At ISC 16, Intel formally launched the Intel Xeon E5-4600 V4 series of processors. The systems were allowed to be announced during the Intel Xeon E7 V4 launch a few weeks ago, as we saw with Dell’s announcement. We confirmed with Intel at that time and we were not allowed to discuss processor specifics. As of this week, the processors have been officially launched.
The Intel Xeon E5-4600 V4 family of processors is meant to be a scale-up version of the Intel Xeon E5-2600 V4 family. The chips are also based on the “Broadwell” generation of processors. Intel has had a cadence of launching the E5-2600 line, the E7 line then the E5-4600 line in that order for a few years now so this release was expected. If you were reading your favorite (non-STH) tech site this week, odds are you did not see any news on the launch as the CPUs generally feature a very low PR launch profile.
Intel Xeon E5-4600 V4 Family Details and Comparison
The Intel Xeon E5-4600 V4 family is a drop-in replacement for the E5-4600 V3 family. We expect platforms to simply require a BIOS update to allow access to the new chips. Although upgrades are unlikely, it does mean that there are few new product launches around these processors.
The ten SKUs range from 8 cores/ 16 threads and up to 22 cores/ 44 threads. There is also a 10 core / 10 thread part without hyper-threading. For many of the workloads that these processors deal with licensing costs for software can easily eclipse hardware costs by several fold. That means that the processor SKUs are often optimized to provide value running specific workloads. For example, the Intel Xeon E5-4655 V4 is an 8 core / 16 thread part but has high frequencies. This is good for applications that have a high per-core licensing model.
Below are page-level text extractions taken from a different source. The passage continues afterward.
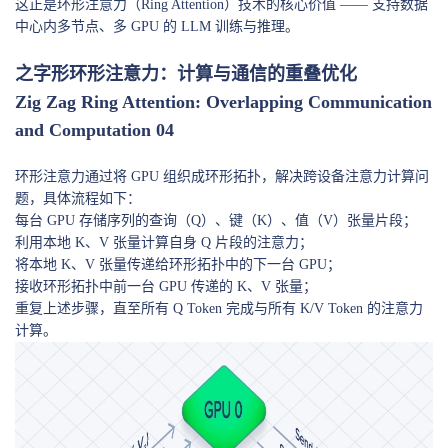
这正是环形注意力（Ring Attention）技术的核心价值 —— 支持数据
中心内多节点、多 GPU 的 LLM 训练与推理。
之字形环形注意力：计算与通信的重叠优化
Zig Zag Ring Attention: Overlapping Communication
and Computation 04
环形注意力通过将 GPU 组织成环形拓扑，解决跨设备注意力计算问
题，具体流程如下：
每台 GPU 存储序列的查询（Q）、键（K）、值（V）张量片段；
利用本地 K、V 张量计算自身 Q 片段的注意力；
将本地 K、V 张量传递给环形拓扑中的下一台 GPU；
接收环形拓扑中前一台 GPU 传递的 K、V 张量；
重复上述步骤，直至所有 Q Token 完成与所有 K/V Token 的注意力
计算。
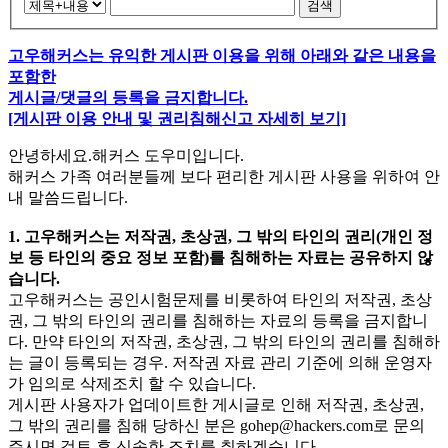
검색
고우해커스는 유익한 게시판 이용을 위해 아래와 같은 내용을
포함한
게시글/댓글의 등록을 금지합니다.
[게시판 이용 안내 및 권리침해신고 자세히 보기]
안녕하세요.해커스 도우미입니다.
해커스 가족 여러분들께 보다 편리한 게시판 사용을 위하여 안
내 말씀드립니다.
1. 고우해커스는 저작권, 초상권, 그 밖의 타인의 권리(개인 정
보 등 타인의 중요 정보 포함)를 침해하는 자료는 공유하지 않
습니다.
고우해커스는 공인시험문제를 비롯하여 타인의 저작권, 초상
권, 그 밖의 타인의 권리를 침해하는 자료의 등록을 금지합니
다. 만약 타인의 저작권, 초상권, 그 밖의 타인의 권리를 침해하
는 글이 등록되는 경우. 저작권 자료 관리 기준에 의해 운영자
가 임의로 삭제조치 할 수 있습니다.
게시판 사용자가 업데이트한 게시글로 인해 저작권, 초상권,
그 밖의 권리를 침해 당하신 분은
gohep@hackers.com
로 문의
주시면 검토 후 신속한 조치를 취하겠습니다.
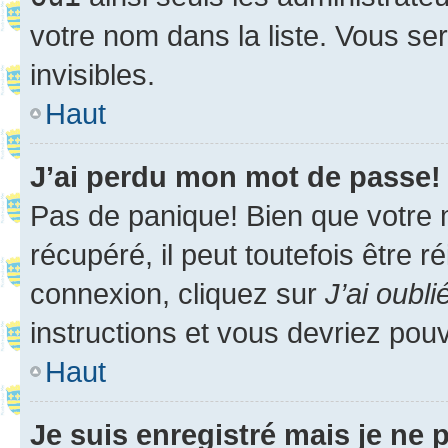
votre nom dans la liste. Vous ser
invisibles.
Haut
J’ai perdu mon mot de passe!
Pas de panique! Bien que votre 
récupéré, il peut toutefois être ré
connexion, cliquez sur
J’ai oubl
instructions et vous devriez pou
Haut
Je suis enregistré mais je ne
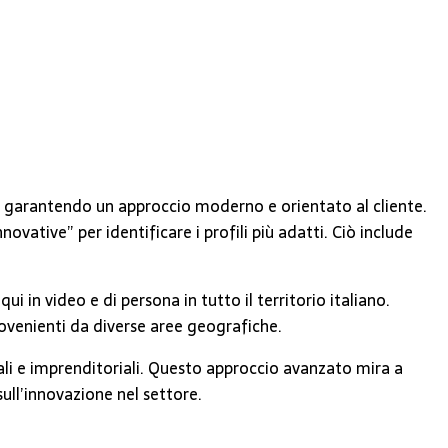
on, garantendo un approccio moderno e orientato al cliente.
ative” per identificare i profili più adatti. Ciò include
 in video e di persona in tutto il territorio italiano.
rovenienti da diverse aree geografiche.
ali e imprenditoriali. Questo approccio avanzato mira a
sull’innovazione nel settore.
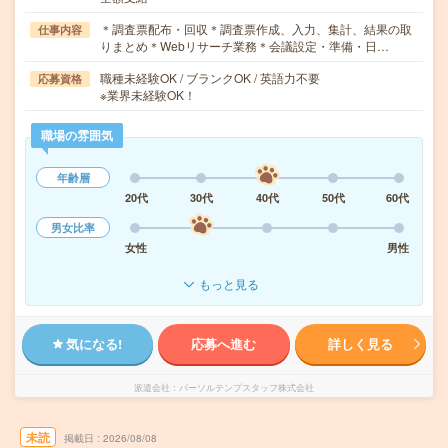
＊調査票配布・回収＊調査票作成、入力、集計、結果の取
仕事内容
りまとめ＊Webリサーチ業務＊会議設定・準備・日…
職種未経験OK / ブランクOK / 英語力不要
応募資格
※業界未経験OK！
職場の雰囲気
年齢層
20代
30代
40代
50代
60代
男女比率
女性
男性
もっと見る
気になる!
応募へ進む
詳しく見る
派遣会社
パーソルテンプスタッフ株式会社
未読
掲載日
2026/08/08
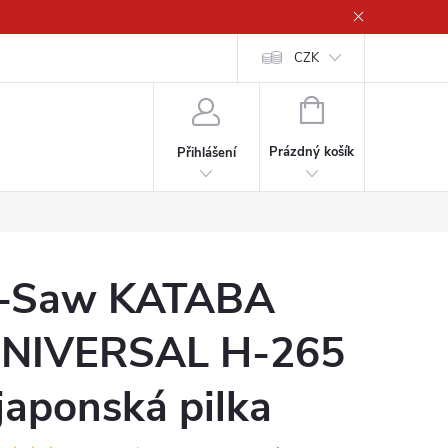
CZK
NÁKUPNÍ
KOŠÍK
Prázdný košík
Přihlášení
-Saw KATABA
NIVERSAL H-265
 japonská pilka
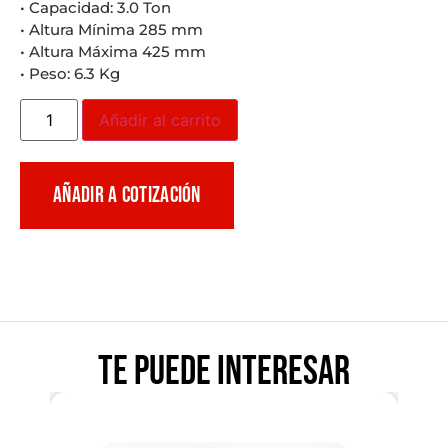
• Capacidad: 3.0 Ton
• Altura Mínima 285 mm
• Altura Máxima 425 mm
• Peso: 6.3 Kg
Añadir al carrito
AÑADIR A COTIZACIÓN
Te puede interesar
Also, the systems that these processors come in are generally five or more figures in terms of pricing. What that means from a practical perspective is that discounts tend to be higher in high list price/ high discount transactions.
The Intel Xeon E5-4600 V4 family will likely supplant the V3 generation over the next month or two in new systems. The family offers more memory performance and PCIe lanes than the Intel Xeon E7 series however those looking at 4 socket systems often find the E7 line to be attractive given its memory capacity and scaling to 8 sockets.